Task instructions:
Below are records; copy every line in them that holds the word "input".

[Stored data]
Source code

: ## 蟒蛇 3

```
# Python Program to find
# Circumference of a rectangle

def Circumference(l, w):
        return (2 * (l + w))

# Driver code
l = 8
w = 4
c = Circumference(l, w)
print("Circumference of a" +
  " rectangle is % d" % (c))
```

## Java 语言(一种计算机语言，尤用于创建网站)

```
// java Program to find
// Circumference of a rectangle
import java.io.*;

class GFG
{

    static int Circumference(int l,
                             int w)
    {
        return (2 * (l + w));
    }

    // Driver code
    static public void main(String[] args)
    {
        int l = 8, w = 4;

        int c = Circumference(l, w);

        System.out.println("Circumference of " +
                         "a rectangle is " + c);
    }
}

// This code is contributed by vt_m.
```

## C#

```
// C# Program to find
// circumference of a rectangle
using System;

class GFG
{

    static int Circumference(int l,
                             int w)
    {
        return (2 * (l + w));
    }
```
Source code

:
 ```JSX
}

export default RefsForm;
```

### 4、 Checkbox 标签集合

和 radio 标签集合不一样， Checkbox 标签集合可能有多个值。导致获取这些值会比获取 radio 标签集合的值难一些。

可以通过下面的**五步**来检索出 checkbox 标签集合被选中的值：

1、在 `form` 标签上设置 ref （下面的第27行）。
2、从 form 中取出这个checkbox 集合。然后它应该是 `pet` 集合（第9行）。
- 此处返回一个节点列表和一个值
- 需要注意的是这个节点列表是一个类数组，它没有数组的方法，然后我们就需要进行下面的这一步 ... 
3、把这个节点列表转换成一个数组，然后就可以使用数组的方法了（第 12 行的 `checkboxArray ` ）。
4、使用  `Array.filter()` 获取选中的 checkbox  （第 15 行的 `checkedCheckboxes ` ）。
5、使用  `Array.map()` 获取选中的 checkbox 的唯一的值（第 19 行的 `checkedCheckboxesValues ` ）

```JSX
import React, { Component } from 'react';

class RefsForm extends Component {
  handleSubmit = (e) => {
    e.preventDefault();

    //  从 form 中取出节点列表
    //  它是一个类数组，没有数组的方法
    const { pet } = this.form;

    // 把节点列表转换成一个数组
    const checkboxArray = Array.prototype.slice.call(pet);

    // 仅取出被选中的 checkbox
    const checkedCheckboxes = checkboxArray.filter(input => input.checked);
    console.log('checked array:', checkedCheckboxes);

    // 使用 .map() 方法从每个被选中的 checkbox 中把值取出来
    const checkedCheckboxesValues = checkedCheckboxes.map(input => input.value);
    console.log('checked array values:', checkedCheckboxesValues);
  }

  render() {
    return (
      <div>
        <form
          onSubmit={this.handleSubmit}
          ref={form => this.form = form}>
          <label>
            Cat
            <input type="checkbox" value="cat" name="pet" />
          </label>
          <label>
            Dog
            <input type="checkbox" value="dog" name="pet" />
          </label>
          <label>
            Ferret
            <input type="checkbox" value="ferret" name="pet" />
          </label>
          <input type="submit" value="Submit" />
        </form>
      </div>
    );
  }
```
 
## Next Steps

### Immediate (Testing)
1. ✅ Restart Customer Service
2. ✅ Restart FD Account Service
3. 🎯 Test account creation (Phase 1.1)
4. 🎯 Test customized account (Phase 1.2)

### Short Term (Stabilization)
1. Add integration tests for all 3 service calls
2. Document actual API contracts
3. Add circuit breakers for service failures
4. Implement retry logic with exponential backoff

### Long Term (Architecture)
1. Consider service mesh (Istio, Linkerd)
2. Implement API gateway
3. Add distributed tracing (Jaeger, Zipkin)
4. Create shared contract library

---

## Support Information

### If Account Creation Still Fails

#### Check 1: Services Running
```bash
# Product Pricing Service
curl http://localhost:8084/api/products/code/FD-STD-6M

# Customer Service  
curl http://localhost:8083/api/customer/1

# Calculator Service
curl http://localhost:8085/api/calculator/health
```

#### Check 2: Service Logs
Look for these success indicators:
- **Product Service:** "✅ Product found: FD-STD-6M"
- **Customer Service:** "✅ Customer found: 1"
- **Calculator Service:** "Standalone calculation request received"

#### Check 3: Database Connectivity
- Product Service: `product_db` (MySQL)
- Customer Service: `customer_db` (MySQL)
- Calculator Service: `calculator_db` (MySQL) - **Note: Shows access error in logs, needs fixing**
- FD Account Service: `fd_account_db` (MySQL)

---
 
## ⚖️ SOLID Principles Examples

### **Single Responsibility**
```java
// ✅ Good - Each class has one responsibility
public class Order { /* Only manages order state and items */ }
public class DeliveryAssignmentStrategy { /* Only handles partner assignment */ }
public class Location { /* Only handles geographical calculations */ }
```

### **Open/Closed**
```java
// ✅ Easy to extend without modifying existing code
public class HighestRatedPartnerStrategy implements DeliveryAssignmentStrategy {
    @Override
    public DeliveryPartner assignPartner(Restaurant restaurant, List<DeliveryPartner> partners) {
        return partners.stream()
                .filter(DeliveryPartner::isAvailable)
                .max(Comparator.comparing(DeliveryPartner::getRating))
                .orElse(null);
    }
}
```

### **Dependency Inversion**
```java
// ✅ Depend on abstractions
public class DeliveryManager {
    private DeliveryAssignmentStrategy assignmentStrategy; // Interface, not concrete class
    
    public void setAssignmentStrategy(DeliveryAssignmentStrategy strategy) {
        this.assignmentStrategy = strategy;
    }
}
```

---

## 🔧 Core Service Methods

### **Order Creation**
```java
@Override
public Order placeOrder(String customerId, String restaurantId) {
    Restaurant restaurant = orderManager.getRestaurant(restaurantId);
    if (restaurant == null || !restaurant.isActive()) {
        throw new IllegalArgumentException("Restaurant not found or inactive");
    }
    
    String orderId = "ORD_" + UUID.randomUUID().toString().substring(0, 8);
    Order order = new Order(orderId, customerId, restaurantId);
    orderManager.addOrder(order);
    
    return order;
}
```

Reply to the exercise:
    const checkedCheckboxes = checkboxArray.filter(input => input.checked);
    const checkedCheckboxesValues = checkedCheckboxes.map(input => input.value);
            <input type="checkbox" value="cat" name="pet" />
            <input type="checkbox" value="dog" name="pet" />
            <input type="checkbox" value="ferret" name="pet" />
          <input type="submit" value="Submit" />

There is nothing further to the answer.